▸ **Data extracts**

= = = = = = =

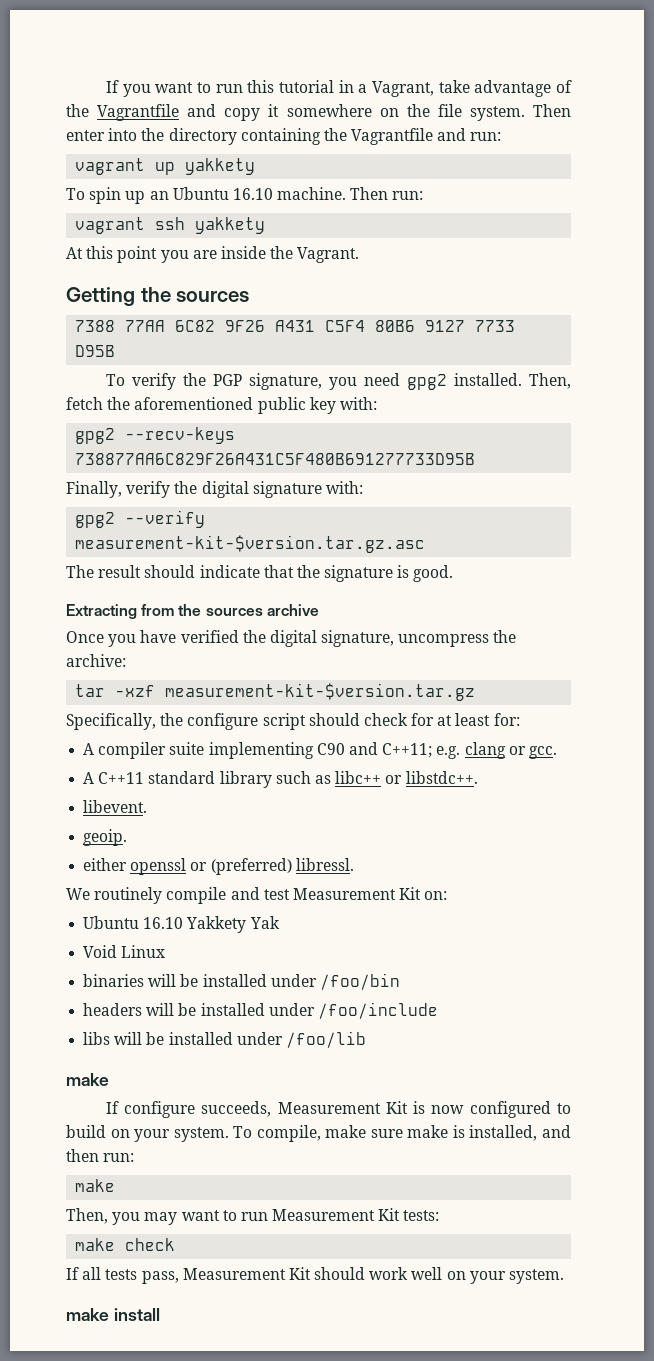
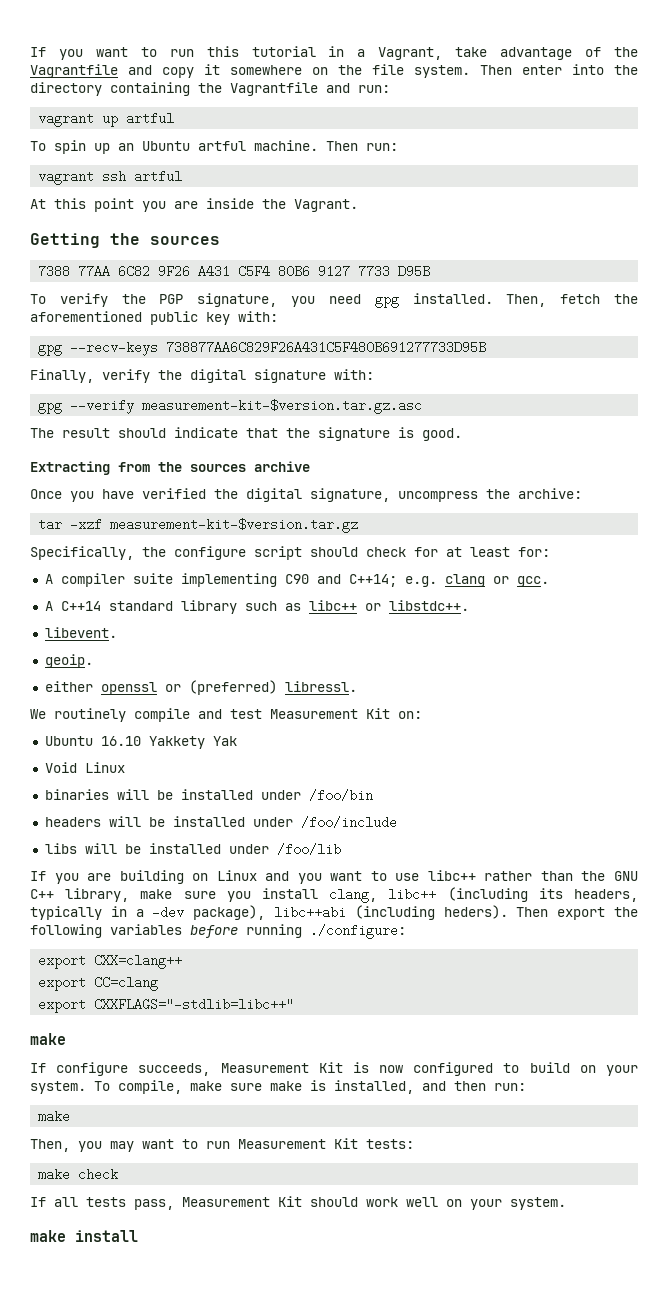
[185,158,256,175] yakkety -> [126,112,175,125] artful
[232,188,273,200] 16.10 -> [198,141,246,151] artful
[195,217,266,234] yakkety -> [134,170,183,183] artful
[406,374,447,390] gpg2 -> [374,297,399,308] gpg
[75,428,116,444] gpg2 -> [38,345,63,356] gpg
[75,512,116,528] gpg2 -> [38,403,63,414] gpg
[382,743,433,758] C++11; -> [348,574,397,587] C++14;
[98,772,145,784] C++11 -> [60,601,101,611] C++14
(366, 1039) none -> [30,870,639,884] [30,887,638,903] [30,905,638,920] [30,924,406,939] [38,954,183,969] [38,976,159,991] [38,998,295,1013] // If you are building on Linux and you want to use libc++ rather than the GNU C++ library, make sure you install clang, libc++ (including its headers, typically in a -dev package), libc++abi (including heders). Then export the following variables before running ./configure: // export CXX=clang++ // export CC=clang // export CXXFLAGS="-stdlib=libc++"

= = = = = = =

▸ **Work to complete**
Each entry should be set down exactly, pictures excluded.

▸ **Task solution**
[185,158,256,175] yakkety -> [126,112,175,125] artful
[232,188,273,200] 16.10 -> [198,141,246,151] artful
[195,217,266,234] yakkety -> [134,170,183,183] artful
[406,374,447,390] gpg2 -> [374,297,399,308] gpg
[75,428,116,444] gpg2 -> [38,345,63,356] gpg
[75,512,116,528] gpg2 -> [38,403,63,414] gpg
[382,743,433,758] C++11; -> [348,574,397,587] C++14;
[98,772,145,784] C++11 -> [60,601,101,611] C++14
(366, 1039) none -> [30,870,639,884] [30,887,638,903] [30,905,638,920] [30,924,406,939] [38,954,183,969] [38,976,159,991] [38,998,295,1013] // If you are building on Linux and you want to use libc++ rather than the GNU C++ library, make sure you install clang, libc++ (including its headers, typically in a -dev package), libc++abi (including heders). Then export the following variables before running ./configure: // export CXX=clang++ // export CC=clang // export CXXFLAGS="-stdlib=libc++"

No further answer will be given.